What you have to do -> Provide nothing except how many lines of the data contain the word "colspan".

○ ○ ○ ○

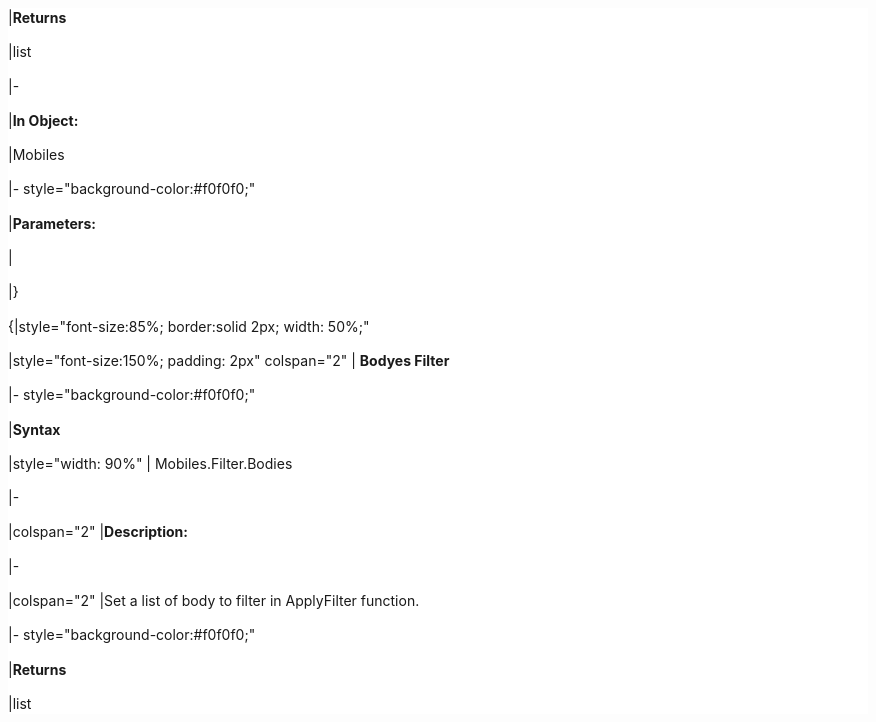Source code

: |**Returns**

|list

|-

|**In Object:**

|Mobiles

|- style="background-color:#f0f0f0;"

|**Parameters:**



|



|}





{|style="font-size:85%; border:solid 2px; width: 50%;"

|style="font-size:150%;  padding: 2px" colspan="2" | **Bodyes Filter**

|- style="background-color:#f0f0f0;"

|**Syntax**

|style="width: 90%" | Mobiles.Filter.Bodies

|-

|colspan="2" |**Description:**

|-

|colspan="2" |Set a list of body to filter in ApplyFilter function.

|- style="background-color:#f0f0f0;"

|**Returns**

|list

○ ○ ○ ○

Your response -> 3